_WHAT THIS TASK INVOLVES_.
In the data below, copy the lines verbatim, beginning at the line that contains "### Easy for everyone with our no-code UI" and stopping after the line that contains "effort to investigate.".

_Dataset entries_.

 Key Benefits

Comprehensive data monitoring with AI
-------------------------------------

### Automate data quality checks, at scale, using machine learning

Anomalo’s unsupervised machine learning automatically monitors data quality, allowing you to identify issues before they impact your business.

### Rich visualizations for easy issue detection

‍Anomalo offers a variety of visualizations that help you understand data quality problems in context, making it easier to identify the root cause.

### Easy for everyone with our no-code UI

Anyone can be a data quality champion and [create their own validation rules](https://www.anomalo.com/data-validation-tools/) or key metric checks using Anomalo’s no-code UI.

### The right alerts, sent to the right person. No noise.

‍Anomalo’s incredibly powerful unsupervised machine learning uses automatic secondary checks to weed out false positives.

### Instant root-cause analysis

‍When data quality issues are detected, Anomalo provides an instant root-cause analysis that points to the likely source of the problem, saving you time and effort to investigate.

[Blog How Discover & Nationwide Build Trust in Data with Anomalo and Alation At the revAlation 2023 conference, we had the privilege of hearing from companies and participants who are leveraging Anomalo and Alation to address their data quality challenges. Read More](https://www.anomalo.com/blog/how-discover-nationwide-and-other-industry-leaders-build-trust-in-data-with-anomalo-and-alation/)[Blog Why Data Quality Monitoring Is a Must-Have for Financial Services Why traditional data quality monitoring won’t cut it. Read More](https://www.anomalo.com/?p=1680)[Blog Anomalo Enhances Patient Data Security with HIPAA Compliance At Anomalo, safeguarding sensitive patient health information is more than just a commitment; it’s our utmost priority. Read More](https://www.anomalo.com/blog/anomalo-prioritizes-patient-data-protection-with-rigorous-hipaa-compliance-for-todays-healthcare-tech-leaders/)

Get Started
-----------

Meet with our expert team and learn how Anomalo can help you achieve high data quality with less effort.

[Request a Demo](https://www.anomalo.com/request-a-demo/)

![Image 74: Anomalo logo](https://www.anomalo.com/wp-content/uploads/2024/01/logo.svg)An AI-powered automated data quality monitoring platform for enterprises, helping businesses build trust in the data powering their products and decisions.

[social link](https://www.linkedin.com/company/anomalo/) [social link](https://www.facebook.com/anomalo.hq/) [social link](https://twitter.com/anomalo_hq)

---

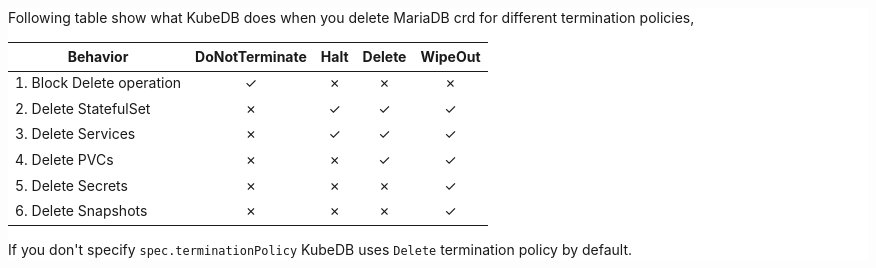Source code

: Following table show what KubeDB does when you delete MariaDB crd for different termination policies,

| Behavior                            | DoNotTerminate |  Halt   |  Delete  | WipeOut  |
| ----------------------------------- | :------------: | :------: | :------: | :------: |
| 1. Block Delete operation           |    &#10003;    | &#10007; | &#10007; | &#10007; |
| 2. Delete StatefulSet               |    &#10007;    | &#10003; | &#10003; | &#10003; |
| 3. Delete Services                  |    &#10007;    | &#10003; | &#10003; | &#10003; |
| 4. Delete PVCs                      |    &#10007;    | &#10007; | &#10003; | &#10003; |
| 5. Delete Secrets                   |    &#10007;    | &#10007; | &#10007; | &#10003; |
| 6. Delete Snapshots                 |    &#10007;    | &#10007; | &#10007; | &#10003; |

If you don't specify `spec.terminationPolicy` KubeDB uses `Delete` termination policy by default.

_RESPONSE_.
### Easy for everyone with our no-code UI

Anyone can be a data quality champion and [create their own validation rules](https://www.anomalo.com/data-validation-tools/) or key metric checks using Anomalo’s no-code UI.

### The right alerts, sent to the right person. No noise.

‍Anomalo’s incredibly powerful unsupervised machine learning uses automatic secondary checks to weed out false positives.

### Instant root-cause analysis

‍When data quality issues are detected, Anomalo provides an instant root-cause analysis that points to the likely source of the problem, saving you time and effort to investigate.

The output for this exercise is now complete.